─── EXCERPT PROVIDED ───

Tiger Shark is the name of three DC Comics characters.

Fictional character biographies

Tiger Shark I
The first Tiger Shark appeared in Military Comics #9 (May 1942), a Quality Comics publication (years before that company was purchased by DC Comics) in a Blackhawk story set in World War II. The character was more specifically called Lt. Tiger Shark, who is the skipper of the US vessel called the Phantom Clipper.

Tiger Shark II

The second Tiger Shark is Dr. Gaige, who first appeared in Detective Comics #147 (May 1949). He was a famed oceanographer known for many discoveries in his field. It was his boredom and greed that led him to a life of crime. Donning a striped orange diving costume complete with a helmet and tiger stripes, Gaige adopted a secret identity as the Tiger Shark. Recruiting a dockside gang of criminals to do his bidding, Tiger Shark led his gang of thugs to an undersea headquarters in a sunken ship 200 miles from shore. Tiger Shark became a brilliant criminal mastermind plotting a series of spectacular crime sprees at sea and Gotham City's waterfront. In May 1949, Batman and Robin took an interest in Tiger Shark's crime spree and used the "sub-batmarine" to help them apprehend Tiger Shark. The devices on the sub-batmarine were successful at apprehending Tiger Shark. Ironically, the "sub-batmarine" that Batman and Robin used to captured Tiger Shark had been designed especially for their use by Dr. Gaige himself, much to the surprise of both parties after Tiger Shark was unmasked by Batman and his true identity exposed.

Tiger Shark III
A new Tiger Shark appears in the "Hungry City" story in Detective Comics #878 (August 2011). This version, created for DC Comics by writer Scott Snyder and artist Jock, is a murderous pirate who tried to invest "dirty money" in the GGM Bank (which was owned by Tony Zucco's daughter Sonia Zucco). One day, the corpse of a killer whale was found in the lobby of the GGM Bank. When Batman meets up with Commissioner Gordon to talk with Sonia Zucco, she says that one of her tellers was found dead in the killer whale. Commissioner Gordon suspects that someone is intimidating Sonia Zucco into opening her bank to a criminal element. When Batman takes down the gun-running criminal Roadrunner and wanted to know who tipped him off, he learns from Roadrunner that the person who tipped him off was a woman who worked for Tiger Shark. When Roadrunner is brought to Gotham City Police Department, he makes a deal for a reduced sentence to District Attorney Spencer that Tiger Shark is planning to leave town with several rare animals to sell over the black market. Batman and Robin stake out and find Tiger Shark's yacht where Commissioner Gordon tells him that Roadrunner was right about Tiger Shark smuggling rare animals where it turns out that Tiger Shark had stolen some exotic birds from the Gotham City Aviary. Batman and Robin board Tiger Shark's yacht where they ended up fighting Tiger Shark's men. Tiger Shark knocks Batman into the yacht's pool which contained a crazed killer whale. Robin defeats Tiger Shark's men and makes his way to the pool where he uses Killer Whale Repellent on Batman to keep the killer whale away, but Tiger Shark had already gotten away in his submarine and had activated a bomb to detonate the yacht. The Dynamic Duo rescued the animals and released the killer whale into the ocean before the yacht exploded.

─── SOURCE DATA ───

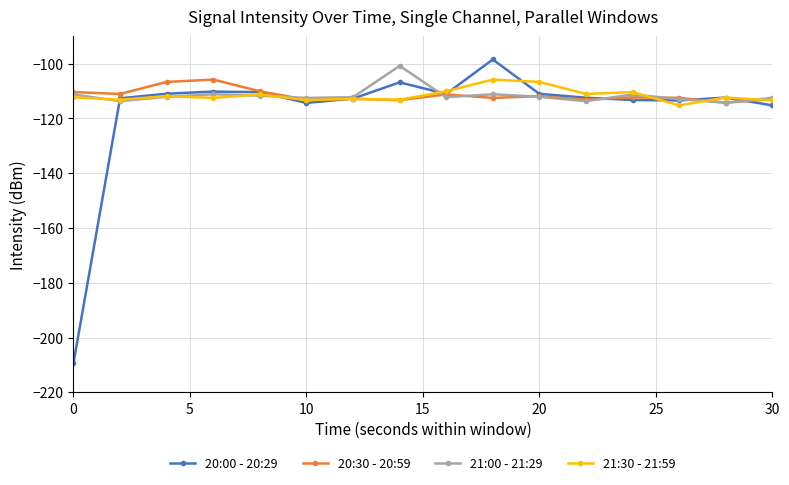

Which series has the widest spread of values?

20:00 - 20:29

───

• _TASK TO CARRY OUT_:
Give a three-sentence summary of the text on the Tiger Shark characters. You won't need the lines for this.

• _TASK OUTPUT_:
Tiger Shark is the name of three DC Comics characters, the first being Lt. Tiger Shark, skipper of the Phantom Clipper, who appeared in Military Comics #9 (May 1942). The second, famed oceanographer Dr. Gaige, first appeared in Detective Comics #147 (May 1949) and turned to crime out of boredom and greed, until Batman and Robin caught him with the sub-batmarine he had designed for them. The third, a murderous pirate introduced in Detective Comics #878 (August 2011), smuggled rare animals and escaped Batman and Robin in his submarine after setting a bomb on his yacht.